[[ Text block, beginning ]]

Document created: 31 December 03
Air University Review, May-June 1972

AWACS to Bridge the
Technological Gap

Captain Harry A. Pearce 

Military radar technology was dramatically introduced to the world in 1941 when the British effectively used it to win control of the English sky in the Battle of Britain. After World War II, radar saw a variety of military uses in nearly every part of the world, and in the fifties we developed elaborate ground-based radar systems to provide early warning and command and control for both strategic defensive and tactical employment.

These ground-based systems have inherent limitations. Because of their fixed locations they are range limited and are vulnerable targets. Probably a more important limitation of ground-based systems is their inability to detect low-flying aircraft beyond a short distance because of radar’s horizon limitation resulting from the curvature of the earth.

The Air Force developed an Airborne Early Warning and Control (AEW&C) system to extend the range of the ground-based systems and to improve their low-altitude coverage capability. The AEW&C system operates relatively well over water, but it is ineffective over land because of its inability to distinguish actual radar target returns from the clutter generated by the radar beam striking the ground and causing multiple returns. Thus, the inherent limitations of the ground systems, plus the inability of the AEW&C to reject clutter, have created a technological gap that could be exploited by an enemy either in attacking a strategic defensive system or in trying to gain air superiority in a tactical theater.

The Air Force is currently building a system designed to close this technological gap and provide new capability for Air Force use in the total spectrum of operation from peacetime to war. This system, called the Airborne Warning and Control System (AWACS), will provide a flexible, highly mobile command, control, and surveillance system for both the Aerospace Defense Command (ADC) and Tactical Air Command (TAC). AWACS is being built by the Boeing Company under the direction of the Electronic Systems Division, Air Force Systems Command, Hanscom Field, Massachusetts.

Proponents of the AWACS system have realized the value of this type of technology since ADC first stated a requirement for AWACS in 1963. In 1966, TAC, realizing the possible tactical applications of the system, along with ADC stated a joint requirement for AWACS. Efforts to define the system continued until contract definition ended on 8 July 1970, when Secretary of the Air Force Robert C. Seamans, Jr., announced that Boeing would be the prime contractor for a production option of 42 AWACS. The cost of the program was set at approximately $2.5 billion, and the contract represented a “fly-before-buy” contracting procedure. This procedure is tied firmly to technical milestones.

[[ Text block, end ]]
[[ The data, beginning ]]

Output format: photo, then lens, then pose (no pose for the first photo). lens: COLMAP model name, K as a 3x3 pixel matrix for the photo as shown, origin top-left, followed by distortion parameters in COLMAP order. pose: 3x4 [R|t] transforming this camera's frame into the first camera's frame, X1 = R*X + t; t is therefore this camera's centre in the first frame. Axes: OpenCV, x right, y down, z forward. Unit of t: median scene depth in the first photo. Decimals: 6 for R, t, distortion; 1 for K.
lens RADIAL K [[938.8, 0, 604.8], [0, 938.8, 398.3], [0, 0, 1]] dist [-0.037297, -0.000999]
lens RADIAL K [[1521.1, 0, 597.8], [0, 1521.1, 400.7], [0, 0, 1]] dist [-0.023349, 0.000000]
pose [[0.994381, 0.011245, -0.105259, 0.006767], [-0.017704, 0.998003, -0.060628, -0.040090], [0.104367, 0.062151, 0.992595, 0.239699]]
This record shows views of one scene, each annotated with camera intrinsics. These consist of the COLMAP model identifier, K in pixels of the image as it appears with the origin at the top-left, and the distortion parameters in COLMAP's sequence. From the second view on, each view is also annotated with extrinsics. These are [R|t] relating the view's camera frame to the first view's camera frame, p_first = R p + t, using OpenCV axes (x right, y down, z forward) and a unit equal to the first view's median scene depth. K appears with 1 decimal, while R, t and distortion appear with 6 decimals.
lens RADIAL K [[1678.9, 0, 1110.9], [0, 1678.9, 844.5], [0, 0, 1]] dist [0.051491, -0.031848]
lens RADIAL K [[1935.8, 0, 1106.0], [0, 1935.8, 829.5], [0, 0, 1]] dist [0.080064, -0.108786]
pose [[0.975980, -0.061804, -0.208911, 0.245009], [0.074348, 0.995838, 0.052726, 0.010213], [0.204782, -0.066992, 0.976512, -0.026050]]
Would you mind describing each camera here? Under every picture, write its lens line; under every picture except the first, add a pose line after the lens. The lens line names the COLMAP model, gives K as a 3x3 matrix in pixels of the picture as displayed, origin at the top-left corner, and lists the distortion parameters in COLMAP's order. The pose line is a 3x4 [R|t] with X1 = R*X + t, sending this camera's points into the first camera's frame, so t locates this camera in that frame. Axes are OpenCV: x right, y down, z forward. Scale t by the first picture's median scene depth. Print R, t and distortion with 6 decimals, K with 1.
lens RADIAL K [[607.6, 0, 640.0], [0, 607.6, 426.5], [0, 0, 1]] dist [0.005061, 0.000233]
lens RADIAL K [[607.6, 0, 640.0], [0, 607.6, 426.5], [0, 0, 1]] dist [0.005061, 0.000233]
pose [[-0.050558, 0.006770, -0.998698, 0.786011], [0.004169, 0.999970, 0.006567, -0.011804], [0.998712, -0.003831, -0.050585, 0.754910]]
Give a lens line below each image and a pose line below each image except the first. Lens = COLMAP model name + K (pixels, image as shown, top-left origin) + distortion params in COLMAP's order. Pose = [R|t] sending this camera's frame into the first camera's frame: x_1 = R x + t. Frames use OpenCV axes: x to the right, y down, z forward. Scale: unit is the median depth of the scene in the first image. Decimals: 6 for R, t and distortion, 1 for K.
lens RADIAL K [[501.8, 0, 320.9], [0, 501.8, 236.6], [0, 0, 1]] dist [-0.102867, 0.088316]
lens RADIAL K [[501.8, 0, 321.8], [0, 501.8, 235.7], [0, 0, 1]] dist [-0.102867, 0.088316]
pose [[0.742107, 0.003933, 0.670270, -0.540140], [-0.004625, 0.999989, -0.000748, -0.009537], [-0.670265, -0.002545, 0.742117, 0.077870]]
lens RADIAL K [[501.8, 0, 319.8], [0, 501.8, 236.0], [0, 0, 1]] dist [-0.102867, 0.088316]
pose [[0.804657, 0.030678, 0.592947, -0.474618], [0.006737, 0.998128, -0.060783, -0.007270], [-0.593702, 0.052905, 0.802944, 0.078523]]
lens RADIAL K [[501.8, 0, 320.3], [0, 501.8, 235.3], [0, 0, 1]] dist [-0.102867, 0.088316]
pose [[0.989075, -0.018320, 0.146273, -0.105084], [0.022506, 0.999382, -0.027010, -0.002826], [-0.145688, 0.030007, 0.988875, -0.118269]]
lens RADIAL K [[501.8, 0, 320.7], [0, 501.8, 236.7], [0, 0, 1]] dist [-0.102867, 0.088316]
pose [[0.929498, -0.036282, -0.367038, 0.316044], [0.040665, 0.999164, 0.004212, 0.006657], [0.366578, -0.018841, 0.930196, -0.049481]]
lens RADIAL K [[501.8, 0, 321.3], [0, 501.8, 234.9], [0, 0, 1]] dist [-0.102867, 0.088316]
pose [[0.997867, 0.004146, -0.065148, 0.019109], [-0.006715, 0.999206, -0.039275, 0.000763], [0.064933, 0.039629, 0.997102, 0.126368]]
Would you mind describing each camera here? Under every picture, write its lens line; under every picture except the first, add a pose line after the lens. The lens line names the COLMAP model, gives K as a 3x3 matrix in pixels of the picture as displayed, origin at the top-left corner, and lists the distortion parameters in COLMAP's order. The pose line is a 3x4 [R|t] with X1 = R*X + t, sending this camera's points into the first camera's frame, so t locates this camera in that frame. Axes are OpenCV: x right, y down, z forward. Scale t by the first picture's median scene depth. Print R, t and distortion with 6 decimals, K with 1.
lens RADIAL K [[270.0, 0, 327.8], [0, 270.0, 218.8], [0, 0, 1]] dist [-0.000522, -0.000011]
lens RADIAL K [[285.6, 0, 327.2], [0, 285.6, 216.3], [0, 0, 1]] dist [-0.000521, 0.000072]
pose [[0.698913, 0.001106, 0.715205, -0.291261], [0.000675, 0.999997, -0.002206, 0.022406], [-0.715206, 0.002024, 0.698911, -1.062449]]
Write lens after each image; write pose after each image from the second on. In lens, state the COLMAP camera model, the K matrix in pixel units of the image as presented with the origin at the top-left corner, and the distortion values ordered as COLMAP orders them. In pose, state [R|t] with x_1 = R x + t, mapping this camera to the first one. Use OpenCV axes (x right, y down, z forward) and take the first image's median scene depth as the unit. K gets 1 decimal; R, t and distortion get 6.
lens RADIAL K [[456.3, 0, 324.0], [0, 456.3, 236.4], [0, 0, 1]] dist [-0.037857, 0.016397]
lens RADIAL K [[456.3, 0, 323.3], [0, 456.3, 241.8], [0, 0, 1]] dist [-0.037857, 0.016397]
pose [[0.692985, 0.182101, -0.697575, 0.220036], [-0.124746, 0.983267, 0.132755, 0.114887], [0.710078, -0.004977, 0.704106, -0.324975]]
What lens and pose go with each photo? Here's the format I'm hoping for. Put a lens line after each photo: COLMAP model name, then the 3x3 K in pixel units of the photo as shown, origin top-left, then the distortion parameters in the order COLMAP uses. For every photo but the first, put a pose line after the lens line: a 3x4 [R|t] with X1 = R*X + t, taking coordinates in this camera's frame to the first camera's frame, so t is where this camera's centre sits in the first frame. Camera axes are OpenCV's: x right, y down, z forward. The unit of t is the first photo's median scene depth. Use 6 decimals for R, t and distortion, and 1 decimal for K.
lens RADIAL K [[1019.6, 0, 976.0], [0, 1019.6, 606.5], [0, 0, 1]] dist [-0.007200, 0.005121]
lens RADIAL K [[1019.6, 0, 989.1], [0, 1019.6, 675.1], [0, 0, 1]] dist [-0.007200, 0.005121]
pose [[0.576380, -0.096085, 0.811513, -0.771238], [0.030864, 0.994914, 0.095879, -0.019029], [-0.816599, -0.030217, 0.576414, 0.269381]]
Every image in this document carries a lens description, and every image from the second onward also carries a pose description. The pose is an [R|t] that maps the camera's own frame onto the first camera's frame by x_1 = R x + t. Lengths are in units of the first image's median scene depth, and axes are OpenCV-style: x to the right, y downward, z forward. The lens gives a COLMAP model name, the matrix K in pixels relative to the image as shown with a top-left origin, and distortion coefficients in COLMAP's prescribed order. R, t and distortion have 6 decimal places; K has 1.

[[ The data, end ]]

Task item >>
Reproduce the passage of the AWACS article from "Document created: 31" up to and including "and tactical employment.". The lines above are separate material and have no connection to the AWACS article.

Reply >>
Document created: 31 December 03
Air University Review, May-June 1972

AWACS to Bridge the
Technological Gap

Captain Harry A. Pearce 

Military radar technology was dramatically introduced to the world in 1941 when the British effectively used it to win control of the English sky in the Battle of Britain. After World War II, radar saw a variety of military uses in nearly every part of the world, and in the fifties we developed elaborate ground-based radar systems to provide early warning and command and control for both strategic defensive and tactical employment.